Stem Cells, Breast Reconstruction and a Magazine Cover
The cover of the November print edition of Wired features large, unnatural-appearing cleavage. Inside and toward the back of the issue, a curious article ties together stem cells and the future of breast reconstruction. It got my attention.
The detailed and admittedly interesting piece, by Sharon Begley, describes what’s science or science fiction: first humans, such as some plastic surgeons, remove adipose tissue, a.k.a. fat, by a well-established cosmetic surgery procedure called liposuction, from a body part where there’s a fat surplus – such as the belly or backside; next, laboratory workers purify and grow what are said to be stem cells from that that fat; finally, they use a nifty, calibrated and expensive device to inject those fatty stem cells where women want, such as in a hole or dimpled breast where a tumor’s been removed.
The story starts, unfortunately and distractingly, with a portrait of a male, enterprising and PowerPoint presentation-giving CEO of a biotech company, Cytori Therapeutics. Toward the end of the article, the author provides stats to support the potential business. Ultimately, improved breast cancer survival means that greater numbers of women will live more years after a lumpectomy or mastectomy, she explains. The reconstruction market may expand further, still, because some women opt for prophylactic mastectomies upon positive genetic testing for a BRCA mutation. Others, without cancer or high risk, might simply want to use these adipose-derived stem cells for cosmetic breast augmentation. What’s clear, if nothing else, is that women’s breasts are perceived as a commodity.
In between the money elements of the discussion, there’s some cool science about adipose-derived stem cells, which according to the cited scientists are quite prevalent in fatty tissue and relatively easy to grow if you give them some blood to feed on in the lab.
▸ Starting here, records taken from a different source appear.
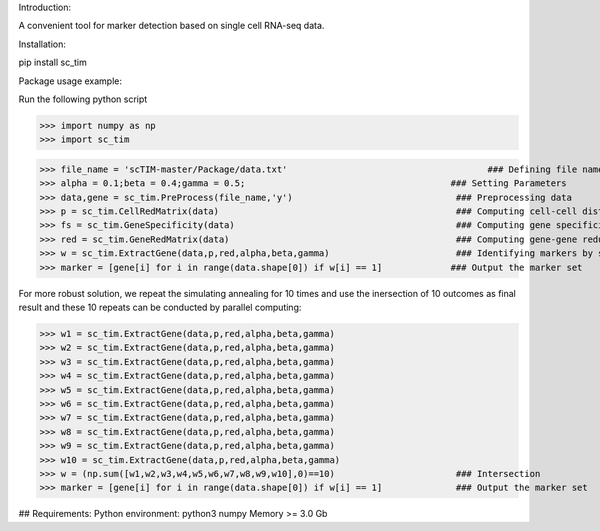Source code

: Introduction:

A convenient tool for marker detection based on single cell RNA-seq data.

Installation:

pip install sc_tim

Package usage example:

Run the following python script

>>> import numpy as np
>>> import sc_tim

>>> file_name = 'scTIM-master/Package/data.txt'                                      ### Defining file name
>>> alpha = 0.1;beta = 0.4;gamma = 0.5;                                       ### Setting Parameters
>>> data,gene = sc_tim.PreProcess(file_name,'y')                               ### Preprocessing data
>>> p = sc_tim.CellRedMatrix(data)                                             ### Computing cell-cell distance matrix
>>> fs = sc_tim.GeneSpecificity(data)                                          ### Computing gene specificity
>>> red = sc_tim.GeneRedMatrix(data)                                           ### Computing gene-gene redundancy matrix
>>> w = sc_tim.ExtractGene(data,p,red,alpha,beta,gamma)                        ### Identifying markers by simulating annealing
>>> marker = [gene[i] for i in range(data.shape[0]) if w[i] == 1]             ### Output the marker set

For more robust solution, we repeat the simulating annealing for 10 times and use the inersection of 10 outcomes as final result and these 10 repeats can be conducted by parallel computing:

>>> w1 = sc_tim.ExtractGene(data,p,red,alpha,beta,gamma)
>>> w2 = sc_tim.ExtractGene(data,p,red,alpha,beta,gamma)
>>> w3 = sc_tim.ExtractGene(data,p,red,alpha,beta,gamma)
>>> w4 = sc_tim.ExtractGene(data,p,red,alpha,beta,gamma)
>>> w5 = sc_tim.ExtractGene(data,p,red,alpha,beta,gamma)
>>> w6 = sc_tim.ExtractGene(data,p,red,alpha,beta,gamma)
>>> w7 = sc_tim.ExtractGene(data,p,red,alpha,beta,gamma)
>>> w8 = sc_tim.ExtractGene(data,p,red,alpha,beta,gamma)
>>> w9 = sc_tim.ExtractGene(data,p,red,alpha,beta,gamma)
>>> w10 = sc_tim.ExtractGene(data,p,red,alpha,beta,gamma) 
>>> w = (np.sum([w1,w2,w3,w4,w5,w6,w7,w8,w9,w10],0)==10)                       ### Intersection
>>> marker = [gene[i] for i in range(data.shape[0]) if w[i] == 1]              ### Output the marker set

## Requirements:
Python environment: python3
numpy
Memory >= 3.0 Gb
A putative advantage of the cells is that they draw blood vessels to the area of engraftment, which is a concern to this oncologist (me) and, evidently, to an FDA panel that has not yet approved of this innovative method of breast reconstruction in women who’ve had breast tumors.
I’m not convinced, at least from what’s reported in this Wired article, that the cells used in this process are true stem cells, based on the high numbers the scientists describe finding so readily, and in rich proportions, in human fat tissues. It could be, for example, that what they’re isolating are really primitive adipose cells that can, indeed blend into the breast tissue and even recruit blood vessels as described, but aren’t true, pluripotent stem cells – the kind that can form any kind of blood cell or heart cell or neuron. Perhaps stem cells just sound sexy, at least to investors.
Now there are two reports out of the Univesity of Pittsburgh that show adipose-derived stem cells added to breast cancer cells in the lab can promote rapid growth of the cancer cells. So what might this mean for a woman seeking cosmetic breast augmentation by fat injection enhanced with stem cells who also has an early, undetected breast cancer?